Let’s look at a typical situation of over-prompting:
You enter a classroom with one of your clients, an 8-year-old named Charlie who has ASD.
You: “Oh, Robert’s here today. Let’s go say ‘hi.’”
You pull Charlie’s hand and walk over to Robert.
You: “Here’s Robert! Charlie, say ‘Hi, Robert!’”
Charlie: “Hi, Robert.”
Here’s my question: The next time Charlie walks into that classroom without you or another adult, do you think he will be able to approach Robert and say hello? Most likely not. And it’s not because he doesn’t have the skills to execute. It’s because he hasn’t had the practice with the planning.
In the bike analogy, the steps to riding the bike (tricycle, training wheels) represent planning. In Charlie’s situation, we’ve done all of the planning work for him. We’ve put him up on that bike. However, he won’t be able to ride without us holding on to the back of his seat and helping him pedal, because he hasn’t developed the skills he needs to do so.
Planning and executing are very different, and both very important skills to develop. Sometimes we are so busy prompting children to execute that we forget about how important it is to give them practice planning.
Three tips
Say you and the child are playing with a toy farm. The cow falls off the roof and gets hurt. Let’s look at three ways you can promote planning and ideation in this instance.
Ask open-ended questions
Instead of telling the child your ideas, encourage the child to generate his own ideas by asking open-ended questions. The fewer cues you give the better.
In the toy farm example, you can start with general questions, such as “What should we do?” If the child needs more support, you can ask more specific questions, such as “Where should we go for help?” or “Who can make the cow feel better?”
Encourage the child to draw on past experiences
Ask the child what he did the last time he was in this situation. For example, “When you get hurt, who do you go to for help?” or “When you’re hurt, what makes you feel better?”
Be the child’s peer play partner
When we ask lots of questions, it’s easy for kids to get overwhelmed or disinterested. Try talking to him as his peer to keep him excited about making the plan. You can do this simply by asking questions with “we,” rather than giving directions with “you.” For example, instead of saying “You need to help the cow,” you can ask, “How can we help the cow?”
A better way
Using these tips, let’s revisit the interaction with Charlie in a way that can be more effective and more meaningful:
You walk into the classroom with Charlie.
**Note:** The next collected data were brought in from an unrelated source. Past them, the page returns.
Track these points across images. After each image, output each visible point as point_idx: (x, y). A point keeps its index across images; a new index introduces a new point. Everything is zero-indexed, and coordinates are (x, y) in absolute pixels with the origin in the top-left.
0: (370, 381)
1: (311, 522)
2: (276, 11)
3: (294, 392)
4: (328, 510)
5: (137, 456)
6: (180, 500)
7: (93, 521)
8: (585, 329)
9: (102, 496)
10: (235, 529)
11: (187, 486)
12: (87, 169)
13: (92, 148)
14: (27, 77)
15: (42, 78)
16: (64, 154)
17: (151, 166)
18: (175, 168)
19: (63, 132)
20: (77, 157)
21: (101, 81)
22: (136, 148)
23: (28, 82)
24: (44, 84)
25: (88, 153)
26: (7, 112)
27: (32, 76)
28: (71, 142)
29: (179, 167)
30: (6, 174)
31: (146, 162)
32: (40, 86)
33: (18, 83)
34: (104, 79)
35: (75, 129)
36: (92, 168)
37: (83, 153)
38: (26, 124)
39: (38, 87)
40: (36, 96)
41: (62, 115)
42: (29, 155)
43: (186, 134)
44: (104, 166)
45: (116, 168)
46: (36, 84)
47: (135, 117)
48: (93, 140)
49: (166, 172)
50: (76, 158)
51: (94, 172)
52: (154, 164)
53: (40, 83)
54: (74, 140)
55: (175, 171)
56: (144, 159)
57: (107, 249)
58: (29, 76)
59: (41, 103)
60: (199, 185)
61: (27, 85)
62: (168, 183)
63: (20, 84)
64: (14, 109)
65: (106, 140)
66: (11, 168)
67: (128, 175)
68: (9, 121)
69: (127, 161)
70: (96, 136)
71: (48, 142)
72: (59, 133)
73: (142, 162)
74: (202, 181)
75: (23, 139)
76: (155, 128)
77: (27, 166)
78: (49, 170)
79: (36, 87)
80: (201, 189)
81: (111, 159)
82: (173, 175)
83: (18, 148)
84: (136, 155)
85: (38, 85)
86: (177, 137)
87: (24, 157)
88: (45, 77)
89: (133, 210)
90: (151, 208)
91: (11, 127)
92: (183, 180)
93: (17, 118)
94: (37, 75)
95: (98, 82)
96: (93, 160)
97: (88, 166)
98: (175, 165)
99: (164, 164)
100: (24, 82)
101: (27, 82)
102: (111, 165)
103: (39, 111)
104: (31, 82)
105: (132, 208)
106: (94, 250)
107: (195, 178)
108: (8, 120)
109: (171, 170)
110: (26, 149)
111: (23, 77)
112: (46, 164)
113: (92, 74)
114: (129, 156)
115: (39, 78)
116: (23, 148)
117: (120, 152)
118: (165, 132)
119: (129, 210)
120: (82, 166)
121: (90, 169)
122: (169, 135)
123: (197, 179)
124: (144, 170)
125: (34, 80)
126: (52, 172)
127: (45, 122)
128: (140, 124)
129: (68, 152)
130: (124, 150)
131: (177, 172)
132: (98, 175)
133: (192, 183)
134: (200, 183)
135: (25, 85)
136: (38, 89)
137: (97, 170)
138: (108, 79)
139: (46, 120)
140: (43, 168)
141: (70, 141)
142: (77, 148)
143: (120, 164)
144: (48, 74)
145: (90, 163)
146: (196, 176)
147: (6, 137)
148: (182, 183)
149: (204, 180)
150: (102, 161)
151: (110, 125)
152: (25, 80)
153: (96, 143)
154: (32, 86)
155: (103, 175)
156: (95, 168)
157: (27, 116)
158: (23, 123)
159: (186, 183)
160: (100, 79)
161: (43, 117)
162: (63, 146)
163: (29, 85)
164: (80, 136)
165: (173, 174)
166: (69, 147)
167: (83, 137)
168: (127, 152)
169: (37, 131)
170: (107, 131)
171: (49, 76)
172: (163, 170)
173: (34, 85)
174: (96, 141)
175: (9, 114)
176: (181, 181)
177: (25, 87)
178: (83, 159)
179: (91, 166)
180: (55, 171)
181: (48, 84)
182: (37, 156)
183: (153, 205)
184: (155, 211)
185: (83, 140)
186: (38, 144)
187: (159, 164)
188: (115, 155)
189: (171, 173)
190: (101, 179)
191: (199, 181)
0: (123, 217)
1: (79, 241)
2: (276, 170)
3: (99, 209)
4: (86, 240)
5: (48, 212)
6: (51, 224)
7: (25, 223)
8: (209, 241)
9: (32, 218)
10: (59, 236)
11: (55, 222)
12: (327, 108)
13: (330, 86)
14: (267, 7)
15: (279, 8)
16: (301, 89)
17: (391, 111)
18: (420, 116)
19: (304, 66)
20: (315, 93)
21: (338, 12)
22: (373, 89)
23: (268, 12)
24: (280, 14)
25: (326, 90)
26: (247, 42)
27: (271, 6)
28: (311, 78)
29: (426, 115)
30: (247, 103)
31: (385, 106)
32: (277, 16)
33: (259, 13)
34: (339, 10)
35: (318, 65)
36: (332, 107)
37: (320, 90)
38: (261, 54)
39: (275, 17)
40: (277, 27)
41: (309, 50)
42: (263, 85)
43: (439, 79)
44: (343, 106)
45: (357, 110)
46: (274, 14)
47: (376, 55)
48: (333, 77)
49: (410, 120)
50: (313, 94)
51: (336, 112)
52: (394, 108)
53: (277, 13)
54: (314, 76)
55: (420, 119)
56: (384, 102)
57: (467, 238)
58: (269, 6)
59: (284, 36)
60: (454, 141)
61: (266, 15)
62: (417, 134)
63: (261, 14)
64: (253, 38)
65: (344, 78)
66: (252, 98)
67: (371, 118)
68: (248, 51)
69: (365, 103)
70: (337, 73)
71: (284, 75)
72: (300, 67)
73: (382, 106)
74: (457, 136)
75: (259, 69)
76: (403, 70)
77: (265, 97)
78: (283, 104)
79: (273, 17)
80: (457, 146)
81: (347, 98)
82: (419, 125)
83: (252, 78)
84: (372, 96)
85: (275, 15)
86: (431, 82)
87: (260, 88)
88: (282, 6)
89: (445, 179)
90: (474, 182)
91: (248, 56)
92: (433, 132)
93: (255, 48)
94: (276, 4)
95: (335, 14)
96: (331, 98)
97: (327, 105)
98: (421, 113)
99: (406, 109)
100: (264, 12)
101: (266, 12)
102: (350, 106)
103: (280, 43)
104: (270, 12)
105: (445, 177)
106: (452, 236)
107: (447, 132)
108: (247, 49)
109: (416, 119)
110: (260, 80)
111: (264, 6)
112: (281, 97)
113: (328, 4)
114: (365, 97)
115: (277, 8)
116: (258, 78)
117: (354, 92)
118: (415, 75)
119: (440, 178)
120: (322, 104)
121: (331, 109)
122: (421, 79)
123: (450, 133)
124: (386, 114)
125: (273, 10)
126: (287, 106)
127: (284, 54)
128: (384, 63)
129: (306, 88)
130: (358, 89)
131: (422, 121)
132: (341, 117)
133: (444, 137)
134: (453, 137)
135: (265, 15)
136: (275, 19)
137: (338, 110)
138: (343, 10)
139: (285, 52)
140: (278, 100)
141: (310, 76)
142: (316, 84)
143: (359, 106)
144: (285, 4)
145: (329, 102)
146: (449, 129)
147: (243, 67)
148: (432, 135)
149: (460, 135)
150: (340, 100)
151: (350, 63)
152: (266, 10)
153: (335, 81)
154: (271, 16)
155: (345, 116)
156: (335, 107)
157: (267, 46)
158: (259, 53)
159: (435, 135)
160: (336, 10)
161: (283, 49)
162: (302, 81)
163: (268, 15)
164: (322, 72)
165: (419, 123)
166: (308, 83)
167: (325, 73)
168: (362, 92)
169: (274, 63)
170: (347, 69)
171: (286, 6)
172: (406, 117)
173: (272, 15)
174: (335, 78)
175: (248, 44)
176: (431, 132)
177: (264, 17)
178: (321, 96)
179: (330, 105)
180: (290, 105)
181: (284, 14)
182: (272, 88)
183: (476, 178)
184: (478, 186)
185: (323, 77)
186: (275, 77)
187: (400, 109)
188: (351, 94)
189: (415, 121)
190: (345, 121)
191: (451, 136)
You: “Oh, look, Charlie. Who’s here today?”
Charlie: “Robert’s here.”
You: “Yeah, Robert’s here. What should we do?”
Charlie: “Go say ‘hi.’”
You: “Good idea! How should we say hi?”
Charlie: [Comes up with an idea—say hi, give a high-five, ask him to play—as there are many ways to say hi!]
I know this change seems simple, but it makes such a big difference. In this second scenario, the child is the one generating the ideas and making the plan. We are stimulating his brain by asking him questions so that he can come up with ways to interact in this situation. We are helping him with his ideation.
So before you tell your young clients to say this or do that, see if they can come up with their own ideas. Don’t put the child on the bike and give him a shove. Instead, go through all the steps so that he can ride the bike on his own.